What needs to be done -
Copy the text from each piece of data below word for word, in the same order. Leave the pictures out of your answer.

Excerpted records -
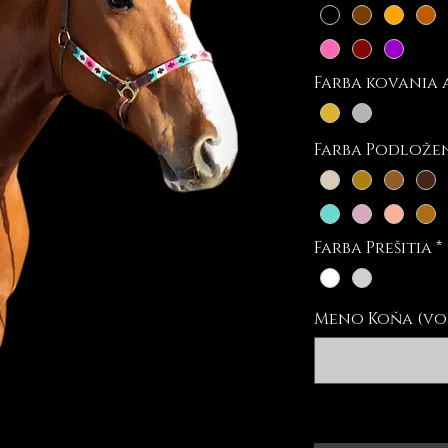
Farba kovania 
Farba Podlože
Farba Prešitia
*
Meno Koňa (vo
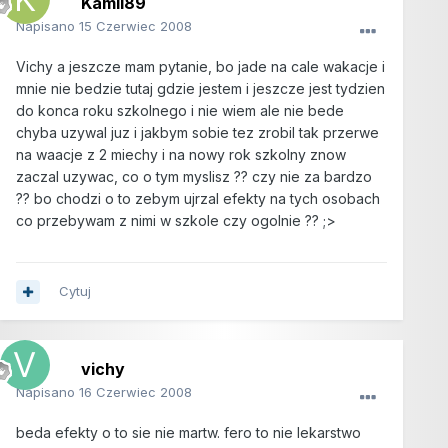
Kamil89
Napisano
15 Czerwiec 2008
Vichy a jeszcze mam pytanie, bo jade na cale wakacje i
mnie nie bedzie tutaj gdzie jestem i jeszcze jest tydzien
do konca roku szkolnego i nie wiem ale nie bede
chyba uzywal juz i jakbym sobie tez zrobil tak przerwe
na waacje z 2 miechy i na nowy rok szkolny znow
zaczal uzywac, co o tym myslisz ?? czy nie za bardzo
?? bo chodzi o to zebym ujrzal efekty na tych osobach
co przebywam z nimi w szkole czy ogolnie ?? ;>
Cytuj
vichy
Napisano
16 Czerwiec 2008
beda efekty o to sie nie martw. fero to nie lekarstwo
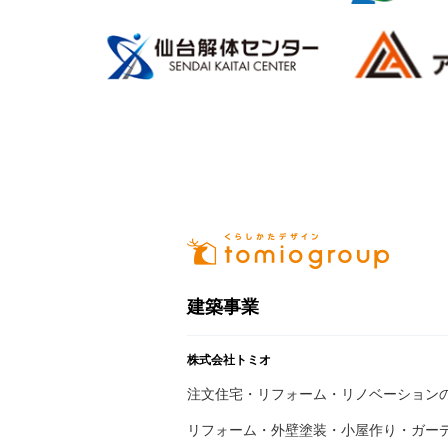
建築事業
株式会社トミオ
注文住宅・リフォーム・リノベーション
リフォーム・外壁塗装・小屋作り・
ガー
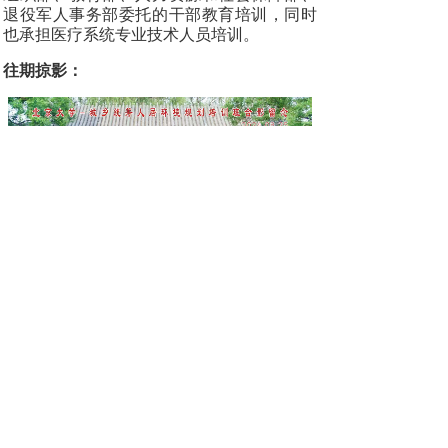
退役军人事务部委托的干部教育培训，同时
也承担医疗系统专业技术人员培训。
往期掠影：
2024年第一期北大人居环境规划培训班合影留念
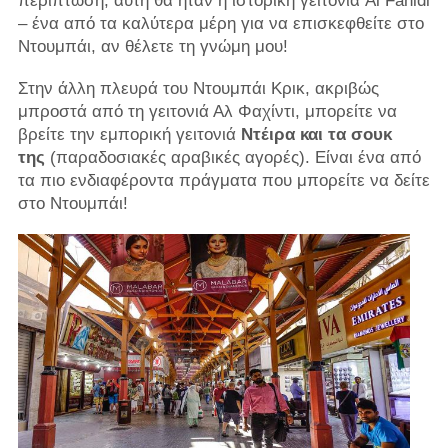
περίπτωση, αυτή θα ήταν η ιστορική γειτονιά Al Fahidi
– ένα από τα καλύτερα μέρη για να επισκεφθείτε στο
Ντουμπάι, αν θέλετε τη γνώμη μου!
Στην άλλη πλευρά του Ντουμπάι Κρικ, ακριβώς
μπροστά από τη γειτονιά Αλ Φαχίντι, μπορείτε να
βρείτε την εμπορική γειτονιά
Ντέιρα και τα σουκ
της
(παραδοσιακές αραβικές αγορές). Είναι ένα από
τα πιο ενδιαφέροντα πράγματα που μπορείτε να δείτε
στο Ντουμπάι!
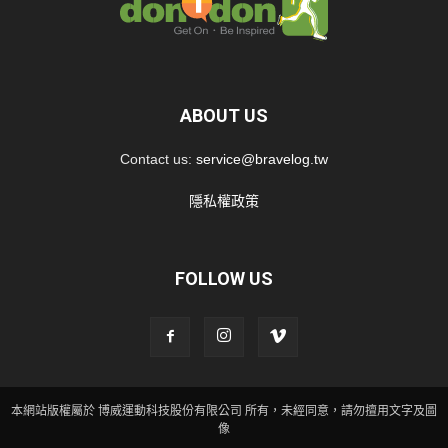
ABOUT US
Contact us:
service@bravelog.tw
隱私權政策
FOLLOW US
本網站版權屬於 博威運動科技股份有限公司 所有，未經同意，請勿擅用文字及圖
像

Result of the exercise -
Farba kovania 
Farba Podlože
Farba Prešitia
*
Meno Koňa (vo
Kamil89
Napisano
15 Czerwiec 2008
Vichy a jeszcze mam pytanie, bo jade na cale wakacje i
mnie nie bedzie tutaj gdzie jestem i jeszcze jest tydzien
do konca roku szkolnego i nie wiem ale nie bede
chyba uzywal juz i jakbym sobie tez zrobil tak przerwe
na waacje z 2 miechy i na nowy rok szkolny znow
zaczal uzywac, co o tym myslisz ?? czy nie za bardzo
?? bo chodzi o to zebym ujrzal efekty na tych osobach
co przebywam z nimi w szkole czy ogolnie ?? ;>
Cytuj
vichy
Napisano
16 Czerwiec 2008
beda efekty o to sie nie martw. fero to nie lekarstwo
建築事業
株式会社トミオ
注文住宅・リフォーム・リノベーション
リフォーム・外壁塗装・小屋作り・
ガー
退役军人事务部委托的干部教育培训，同时
也承担医疗系统专业技术人员培训。
往期掠影：
2024年第一期北大人居环境规划培训班合影留念
περίπτωση, αυτή θα ήταν η ιστορική γειτονιά Al Fahidi
– ένα από τα καλύτερα μέρη για να επισκεφθείτε στο
Ντουμπάι, αν θέλετε τη γνώμη μου!
Στην άλλη πλευρά του Ντουμπάι Κρικ, ακριβώς
μπροστά από τη γειτονιά Αλ Φαχίντι, μπορείτε να
βρείτε την εμπορική γειτονιά
Ντέιρα και τα σουκ
της
(παραδοσιακές αραβικές αγορές). Είναι ένα από
τα πιο ενδιαφέροντα πράγματα που μπορείτε να δείτε
στο Ντουμπάι!
ABOUT US
Contact us:
service@bravelog.tw
隱私權政策
FOLLOW US
本網站版權屬於 博威運動科技股份有限公司 所有，未經同意，請勿擅用文字及圖
像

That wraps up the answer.